Wherever the string "扩展新的功能和数据类型" turns up in the data, copy the whole line.

Dataset entries:
-- -- --
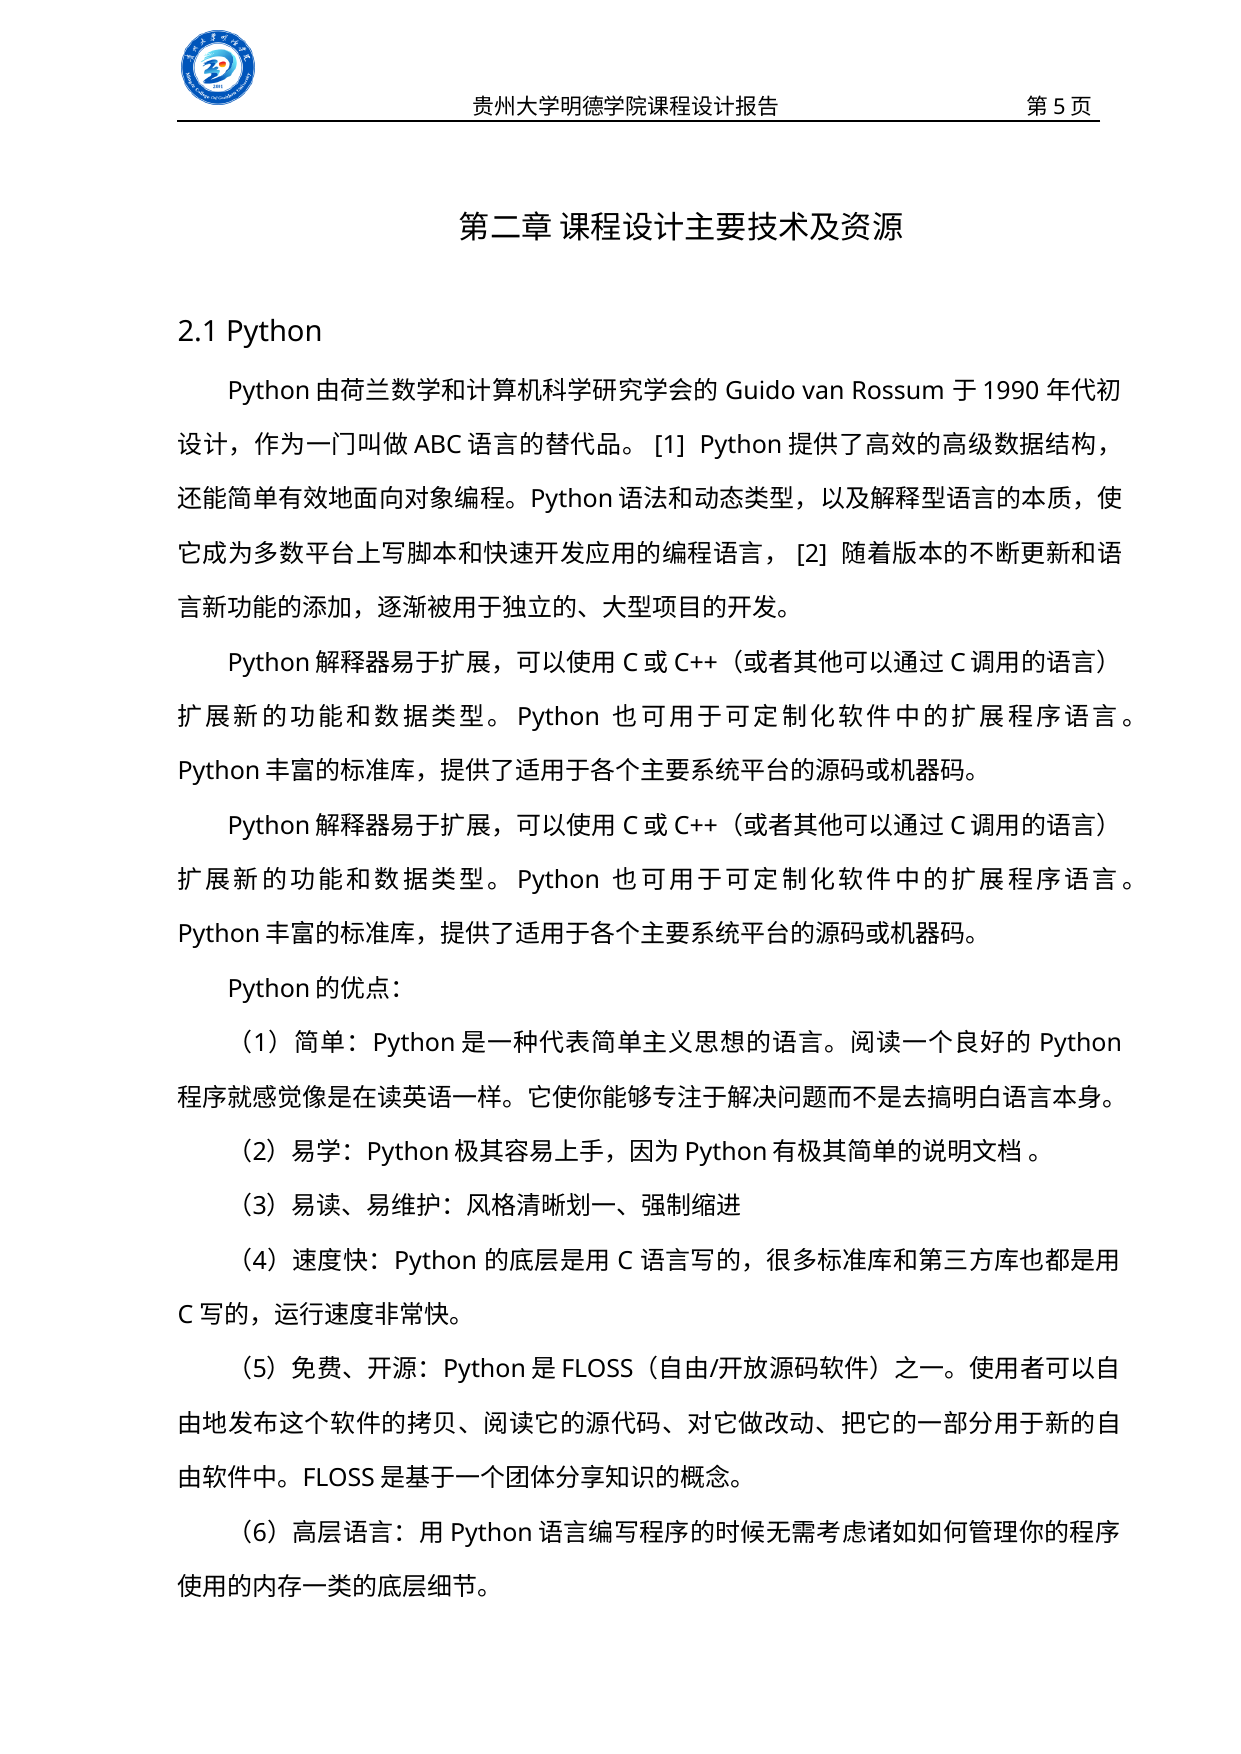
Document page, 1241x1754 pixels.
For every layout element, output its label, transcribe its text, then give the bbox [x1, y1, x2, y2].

picture [178, 27, 259, 106]
text （2）易学：Python极其容易上手，因为Python有极其简单的说明文档 。 [177, 1131, 1122, 1168]
text Python的优点： [177, 968, 1122, 1004]
text Python解释器易于扩展，可以使用C或C++（或者其他可以通过C调用的语言）扩展新的功能和数据类型。Python 也可用于可定制化软件中的扩展程序语言。Python丰富的标准库，提供了适用于各个主要系统平台的源码或机器码。 [177, 805, 1122, 950]
subtitle 第二章 课程设计主要技术及资源 [177, 202, 1122, 247]
list 2.1 Python [177, 311, 1122, 350]
text （5）免费、开源：Python是FLOSS（自由/开放源码软件）之一。使用者可以自由地发布这个软件的拷贝、阅读它的源代码、对它做改动、把它的一部分用于新的自由软件中。FLOSS是基于一个团体分享知识的概念。 [177, 1349, 1122, 1494]
text （3）易读、易维护：风格清晰划一、强制缩进 [177, 1186, 1122, 1222]
text （6）高层语言：用Python语言编写程序的时候无需考虑诸如如何管理你的程序使用的内存一类的底层细节。 [177, 1512, 1122, 1603]
text （4）速度快：Python 的底层是用 C 语言写的，很多标准库和第三方库也都是用 C 写的，运行速度非常快。 [177, 1240, 1122, 1331]
text （1）简单：Python是一种代表简单主义思想的语言。阅读一个良好的Python程序就感觉像是在读英语一样。它使你能够专注于解决问题而不是去搞明白语言本身。 [177, 1023, 1122, 1113]
text Python解释器易于扩展，可以使用C或C++（或者其他可以通过C调用的语言）扩展新的功能和数据类型。Python 也可用于可定制化软件中的扩展程序语言。Python丰富的标准库，提供了适用于各个主要系统平台的源码或机器码。 [177, 642, 1122, 787]
text Python由荷兰数学和计算机科学研究学会的Guido van Rossum 于1990 年代初设计，作为一门叫做ABC语言的替代品。 [1] Python提供了高效的高级数据结构，还能简单有效地面向对象编程。Python语法和动态类型，以及解释型语言的本质，使它成为多数平台上写脚本和快速开发应用的编程语言， [2] 随着版本的不断更新和语言新功能的添加，逐渐被用于独立的、大型项目的开发。 [177, 370, 1122, 624]
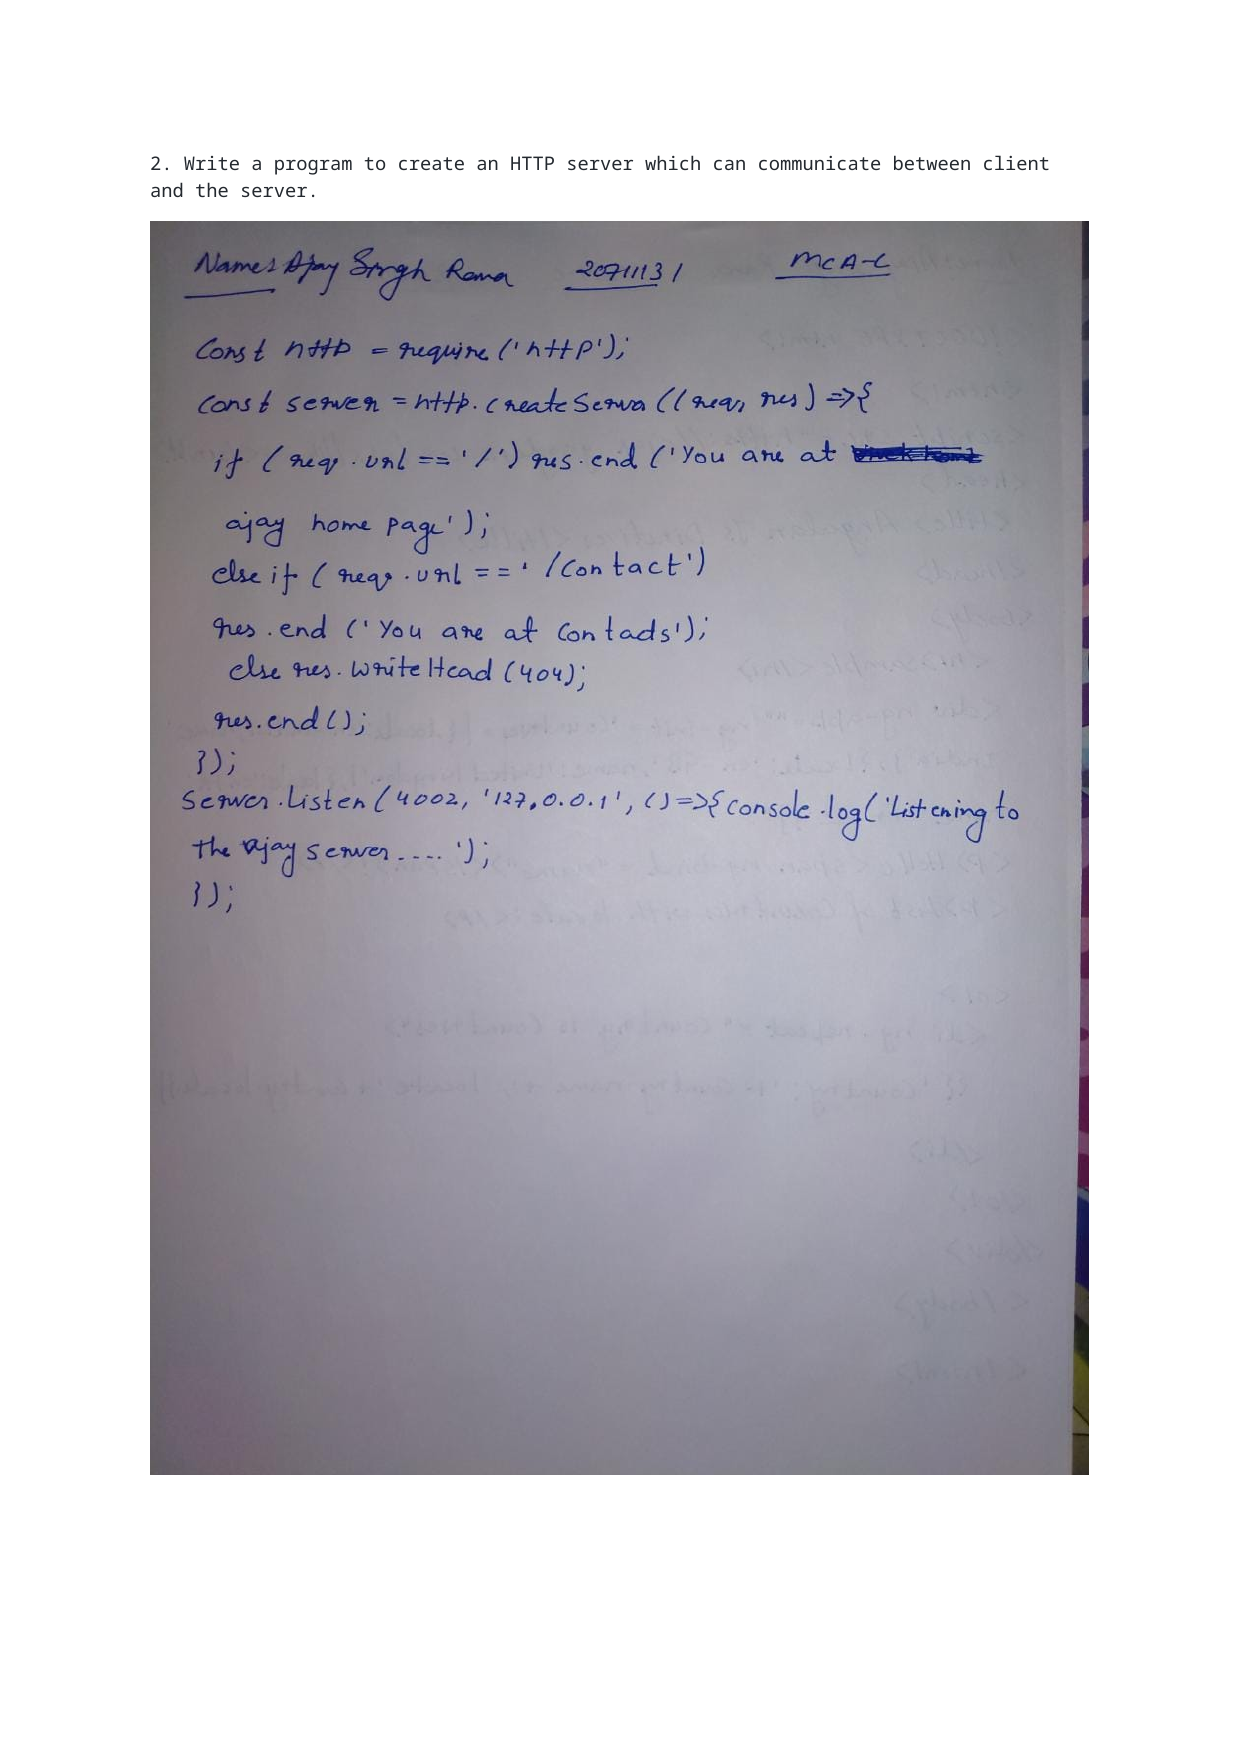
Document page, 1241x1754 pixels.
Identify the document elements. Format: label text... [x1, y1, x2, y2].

picture [150, 221, 1089, 1475]
text 2. Write a program to create an HTTP server which can communicate between client and the server. [150, 150, 1090, 203]
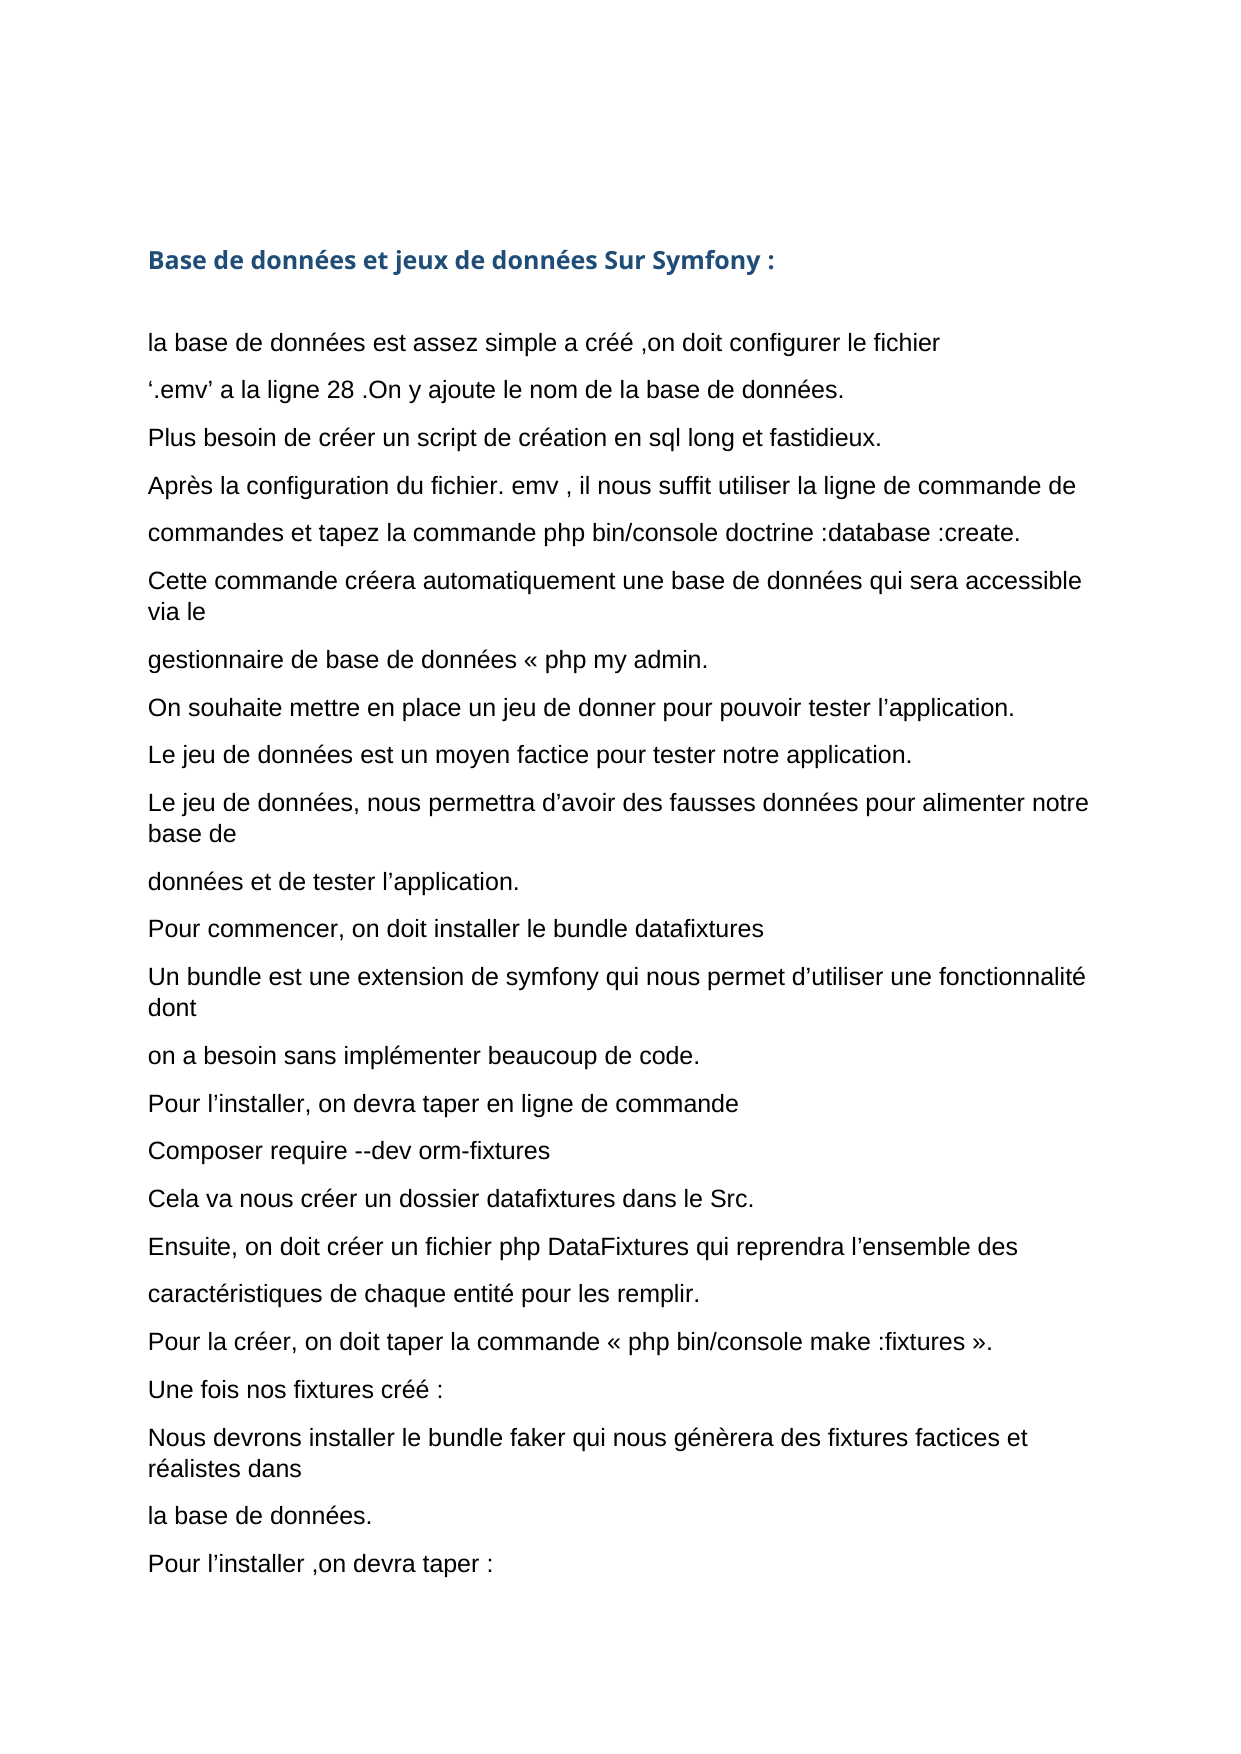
-- -- --
Exercise response
text Python解释器易于扩展，可以使用C或C++（或者其他可以通过C调用的语言）扩展新的功能和数据类型。Python 也可用于可定制化软件中的扩展程序语言。Python丰富的标准库，提供了适用于各个主要系统平台的源码或机器码。 [177, 805, 1122, 950]
text Python解释器易于扩展，可以使用C或C++（或者其他可以通过C调用的语言）扩展新的功能和数据类型。Python 也可用于可定制化软件中的扩展程序语言。Python丰富的标准库，提供了适用于各个主要系统平台的源码或机器码。 [177, 642, 1122, 787]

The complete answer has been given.